3 keys to being true to your "brand"

Have you noticed that companies aren't true to their brand? They constantly make decisions which are true head-scratchers. Is Coke a health brand? Is Snapple a fruit drink? Does McDonalds conjure up images of a night out on the town?

I've got three questions you can ask yourself as you look to expand your company or market - that may help you stay in-line with what your customers want and all the hard work you've put into establishing your "brand"...

(1) Does it make sense? Seems simple enough - you should have already asked yourself this question - right? During the frenzy of the new product or service idea this one sometimes slips through the proverbial cracks. Making sense does not always when making money is key motivator (or retrenching, establishing a foot hold, maintaining market leadership, etc.). And maybe it was your boss or your boss's boss that came up with this brilliant idea. Do you question their sanity by asking a simple question like "Does it make sense"? Of course it makes sense - these brilliant people thought of it - and look what they've done.

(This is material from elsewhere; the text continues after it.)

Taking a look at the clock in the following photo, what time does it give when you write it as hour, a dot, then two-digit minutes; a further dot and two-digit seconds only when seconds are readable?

But sometimes, it doesn't make sense to expand, to introduce that new product or service, to move into new area or market. Just think to yourself it your customers will believe this new thing. If you're a fast food joint, does it make sense to put table cloths and candles on the table after 5pm? If you're an accountant, should you start selling insurance?

Just make sure "it makes sense" - no just to you, but to your customers.

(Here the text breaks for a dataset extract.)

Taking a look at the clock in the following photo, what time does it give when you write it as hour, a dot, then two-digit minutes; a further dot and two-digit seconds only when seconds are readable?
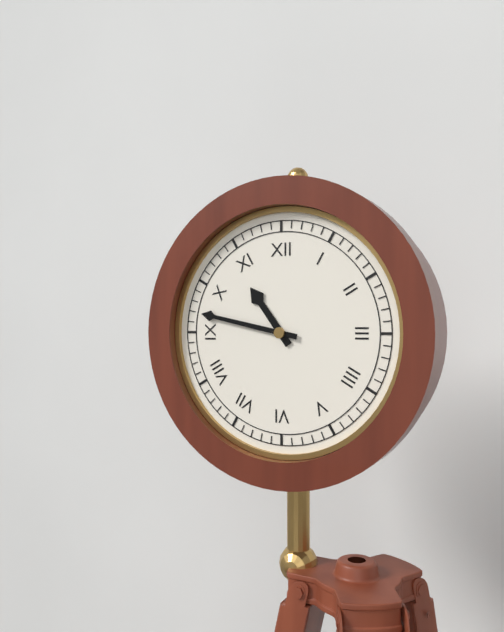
10.47
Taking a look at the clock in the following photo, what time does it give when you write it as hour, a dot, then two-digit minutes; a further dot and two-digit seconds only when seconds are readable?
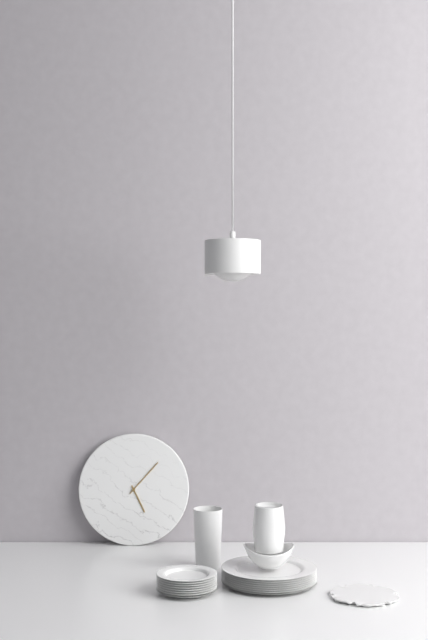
5.07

(2) Will it make money? Sometimes businesses rush into something because it's a hot trend, or "everyone will expect us to...". It happens in the world of technology all the time. Some new technology or service hits the market and everyone is afraid they'll miss the next internet trend, and the next Google or Facebook will be born - and they will be out of business. That may happen regardless of chasing the trend or not. All you really have to do is look at a company like AOL or Yahoo or MySpace to realize that consumers are fickle.

What stays is "style" no matter what business your in is making money. By that I mean, making more than you spend, thus leaving you with the ability to "invest" in your business. So ask yourself - can I make money with this new product or service? How and when? Many companies today are doing the "try it before you buy it" program - or the 100% of your money back if you don't like it program. Neither of these are bad - but can you make money long term. What's the second and third "thing" you are going to sell your customers? How do you make money?

(3) Is it a long term or short term "play"? Now most people want to believe their business or products will sell forever. Some do and some don't. Being realistic about the longevity of your product helps you create a long term roadmap. Maybe this is just a way to get people in the door, get them to understand who you are and become life long customers. Maybe its just a way to fund a longer vision. Nothing wrong with a short term play if you have a long term plan.

Well those are my thought for today - help they help.